**Work instructions**
Make an exact copy of the records that follow, with each picture omitted.
┌─ Source data
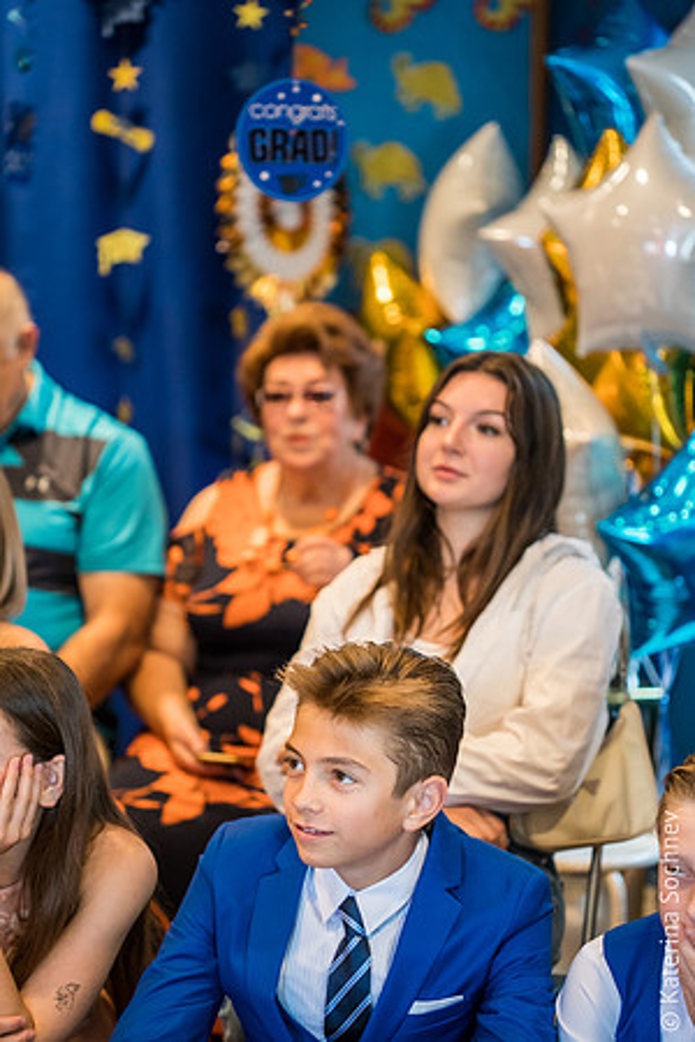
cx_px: 348
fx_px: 2896
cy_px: 521
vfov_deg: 20.4
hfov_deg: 13.7
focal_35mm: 100
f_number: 2.8
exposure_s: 1/80
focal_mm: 100
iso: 1600
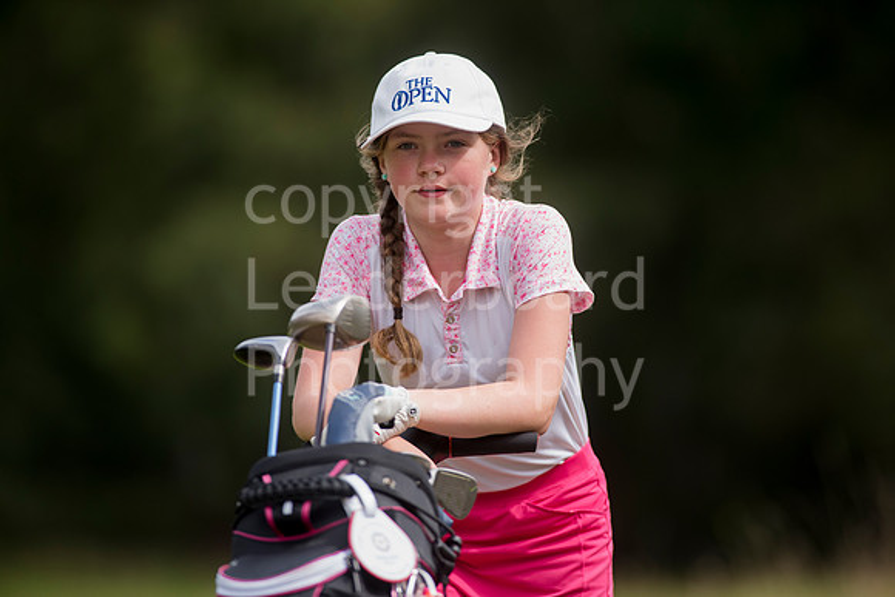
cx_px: 448
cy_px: 298
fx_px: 7460
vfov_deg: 4.6
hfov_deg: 6.9
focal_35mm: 300
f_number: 4
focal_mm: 300
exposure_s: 1/2000
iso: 400
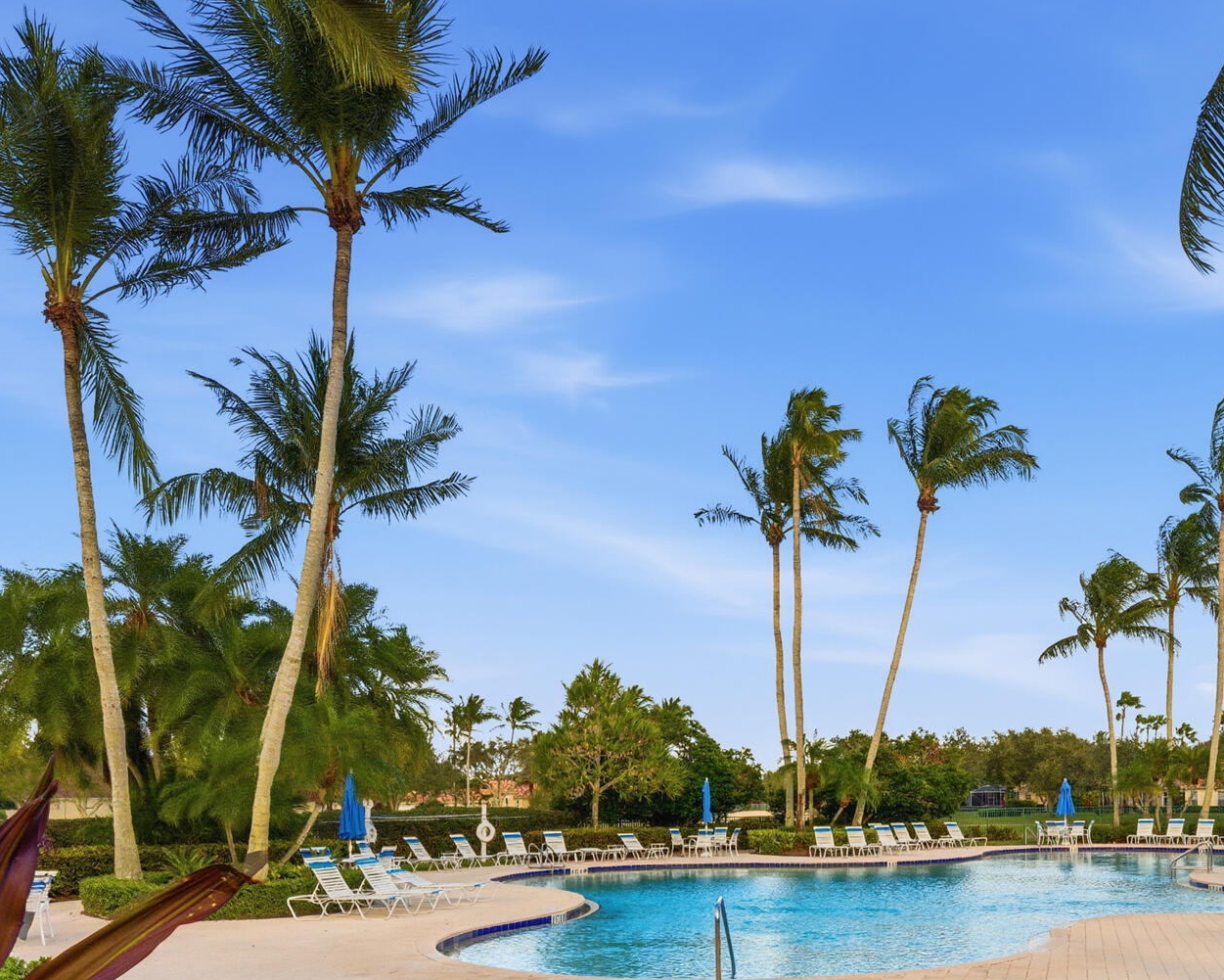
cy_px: 798
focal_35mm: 30
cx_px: 806
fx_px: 1087
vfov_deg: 45.8
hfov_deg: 57.6
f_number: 8
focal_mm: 16
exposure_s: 1/16000
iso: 500
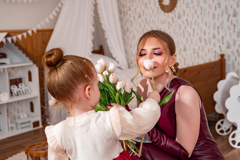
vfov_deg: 36.9
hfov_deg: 53.1
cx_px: 120
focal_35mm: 36
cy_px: 80
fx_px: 240
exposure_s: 1/250
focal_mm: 36
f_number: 3.2
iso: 250
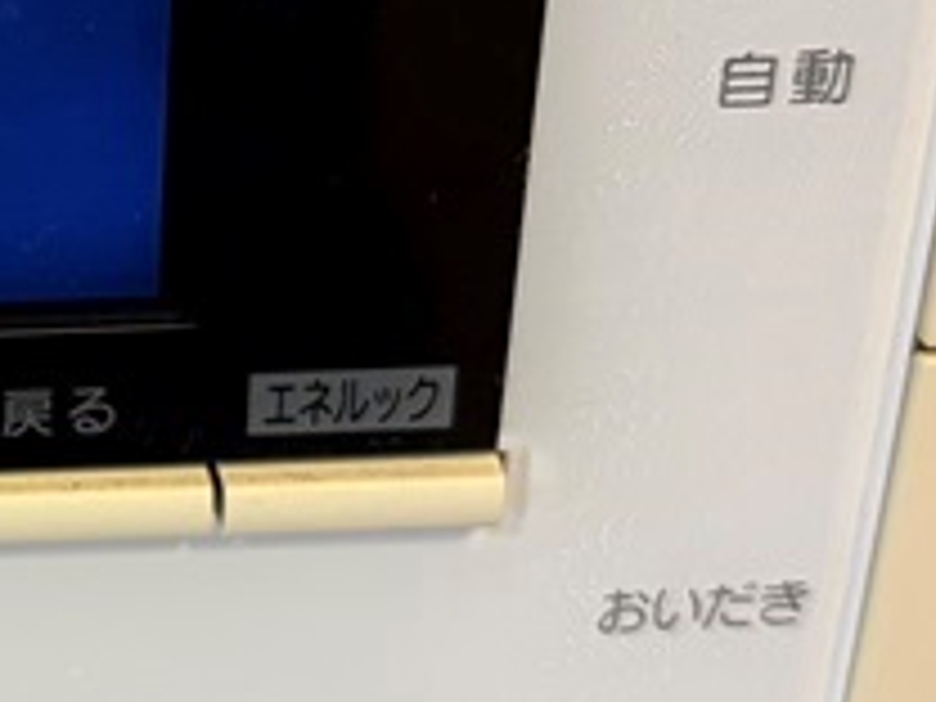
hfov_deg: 19.4
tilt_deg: -26.7
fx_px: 2569
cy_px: 176
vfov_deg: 15.5
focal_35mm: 95
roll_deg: +2.5
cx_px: -207
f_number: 1.6
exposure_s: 1/60
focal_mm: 5.96
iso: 320
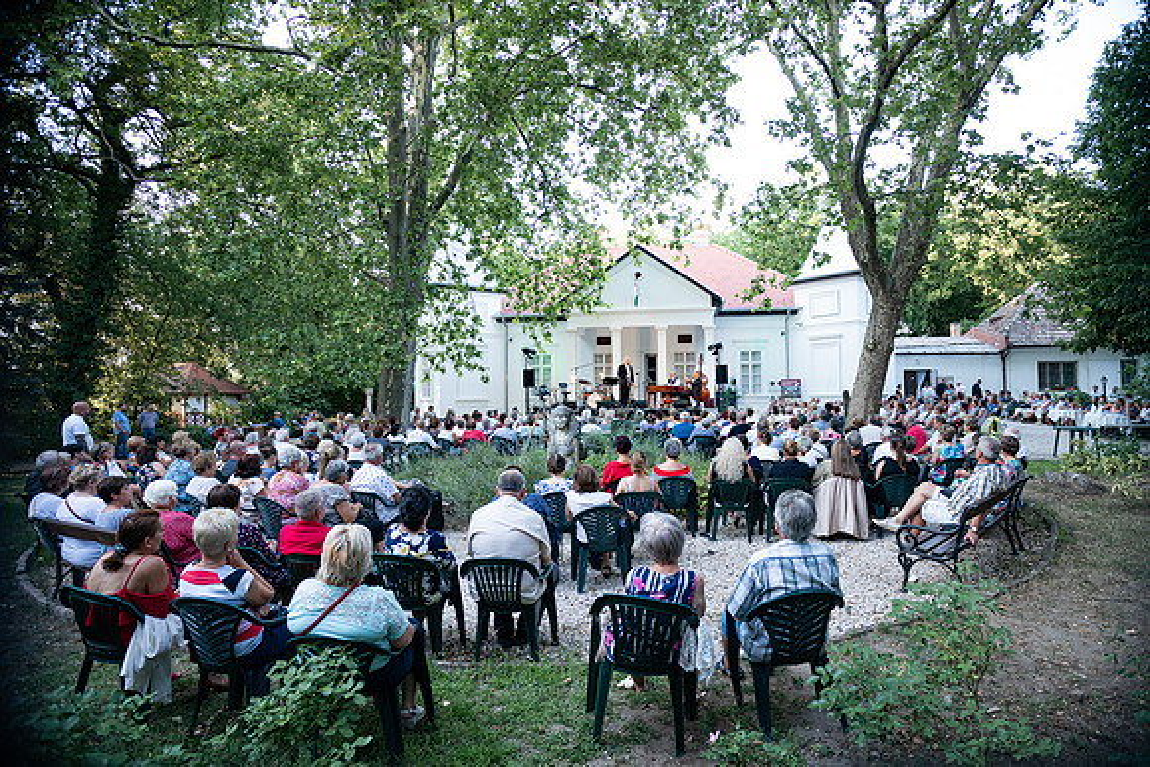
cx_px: 605
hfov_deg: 84.7
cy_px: 372
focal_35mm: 20
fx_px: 630
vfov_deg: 62.7
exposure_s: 1/400
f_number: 2.5
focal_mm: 16
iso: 640
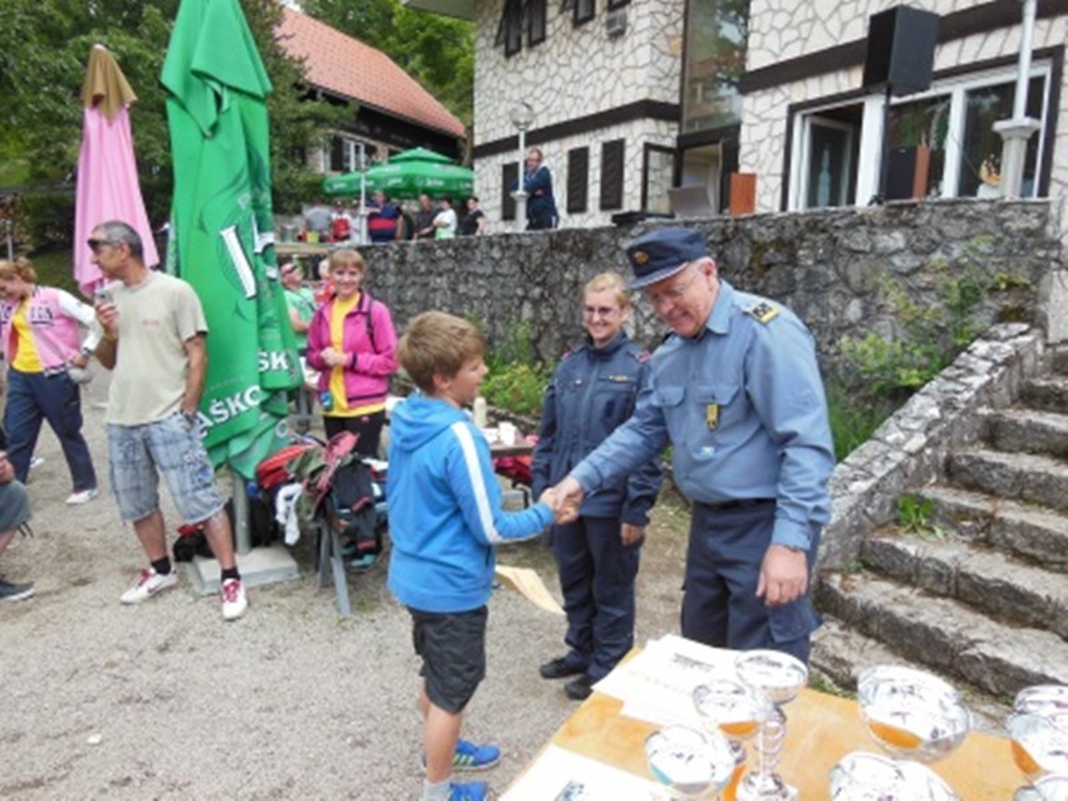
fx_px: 771
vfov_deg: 54.9
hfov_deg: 69.4
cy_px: 400
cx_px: 534
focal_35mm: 25
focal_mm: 4.5
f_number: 3.5
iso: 125
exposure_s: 1/320
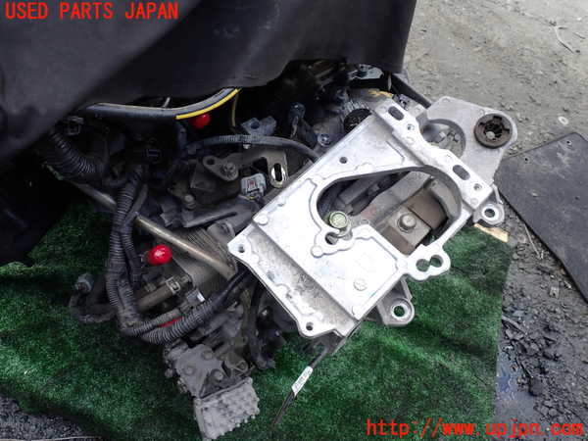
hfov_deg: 60.0
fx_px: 510
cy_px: 220
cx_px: 294
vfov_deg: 46.8
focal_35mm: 30
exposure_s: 1/80
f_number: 3.2
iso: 100
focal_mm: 5.4
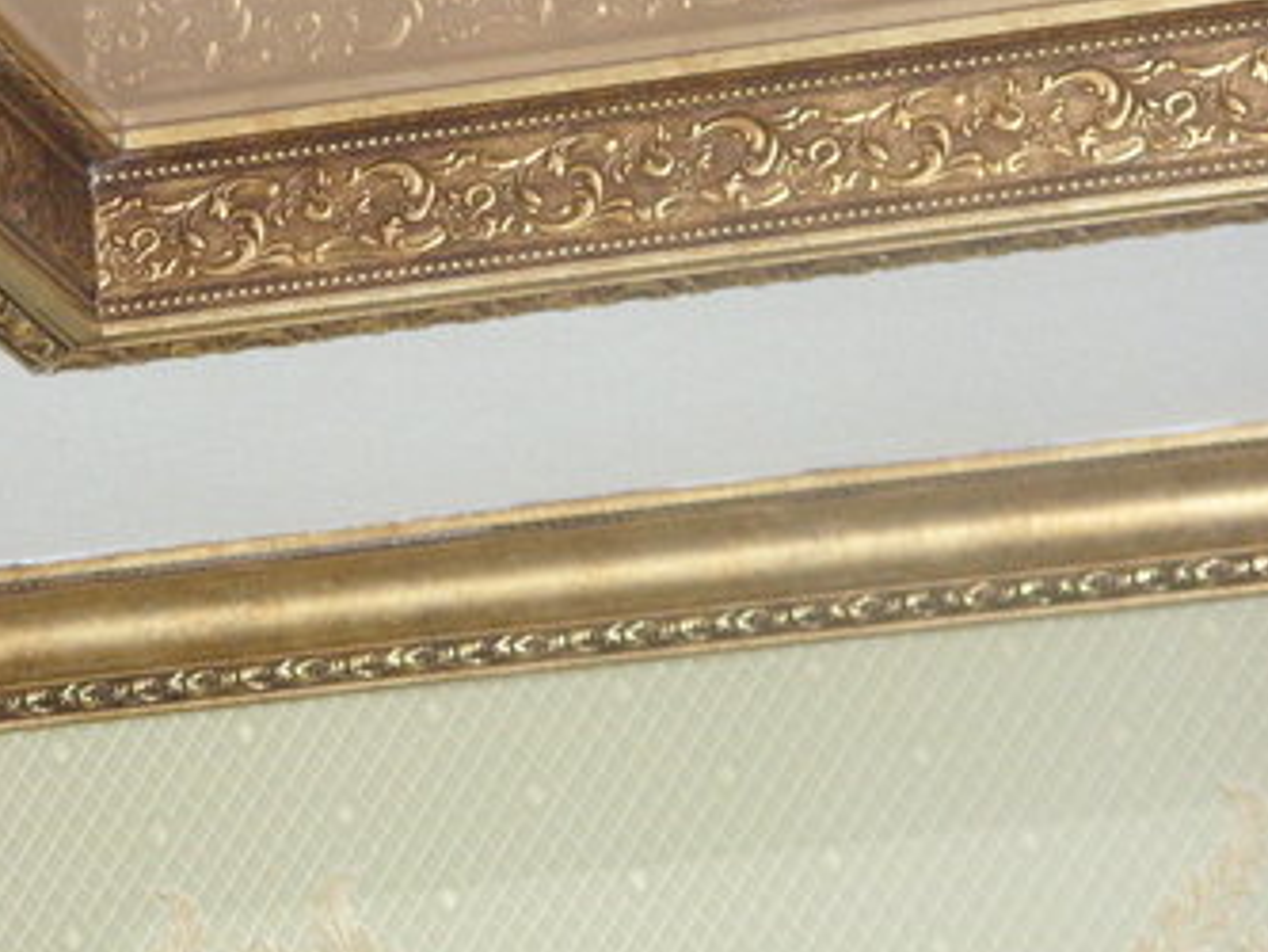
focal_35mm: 238
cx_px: 168
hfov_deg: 8.3
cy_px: 288
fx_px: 8721
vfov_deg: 6.2
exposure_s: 1/148
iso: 400
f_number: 3.9
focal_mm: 21.3
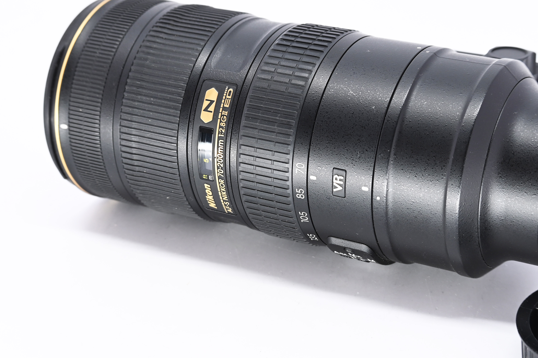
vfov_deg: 16.9
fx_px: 1210
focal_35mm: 81
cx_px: 269
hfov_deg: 25.1
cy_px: 179
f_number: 9
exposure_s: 1/100
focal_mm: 54
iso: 500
└─
**Solution to the problem**
cx_px: 348
fx_px: 2896
cy_px: 521
vfov_deg: 20.4
hfov_deg: 13.7
focal_35mm: 100
f_number: 2.8
exposure_s: 1/80
focal_mm: 100
iso: 1600
cx_px: 448
cy_px: 298
fx_px: 7460
vfov_deg: 4.6
hfov_deg: 6.9
focal_35mm: 300
f_number: 4
focal_mm: 300
exposure_s: 1/2000
iso: 400
cy_px: 798
focal_35mm: 30
cx_px: 806
fx_px: 1087
vfov_deg: 45.8
hfov_deg: 57.6
f_number: 8
focal_mm: 16
exposure_s: 1/16000
iso: 500
vfov_deg: 36.9
hfov_deg: 53.1
cx_px: 120
focal_35mm: 36
cy_px: 80
fx_px: 240
exposure_s: 1/250
focal_mm: 36
f_number: 3.2
iso: 250
hfov_deg: 19.4
tilt_deg: -26.7
fx_px: 2569
cy_px: 176
vfov_deg: 15.5
focal_35mm: 95
roll_deg: +2.5
cx_px: -207
f_number: 1.6
exposure_s: 1/60
focal_mm: 5.96
iso: 320
cx_px: 605
hfov_deg: 84.7
cy_px: 372
focal_35mm: 20
fx_px: 630
vfov_deg: 62.7
exposure_s: 1/400
f_number: 2.5
focal_mm: 16
iso: 640
fx_px: 771
vfov_deg: 54.9
hfov_deg: 69.4
cy_px: 400
cx_px: 534
focal_35mm: 25
focal_mm: 4.5
f_number: 3.5
iso: 125
exposure_s: 1/320
hfov_deg: 60.0
fx_px: 510
cy_px: 220
cx_px: 294
vfov_deg: 46.8
focal_35mm: 30
exposure_s: 1/80
f_number: 3.2
iso: 100
focal_mm: 5.4
focal_35mm: 238
cx_px: 168
hfov_deg: 8.3
cy_px: 288
fx_px: 8721
vfov_deg: 6.2
exposure_s: 1/148
iso: 400
f_number: 3.9
focal_mm: 21.3
vfov_deg: 16.9
fx_px: 1210
focal_35mm: 81
cx_px: 269
hfov_deg: 25.1
cy_px: 179
f_number: 9
exposure_s: 1/100
focal_mm: 54
iso: 500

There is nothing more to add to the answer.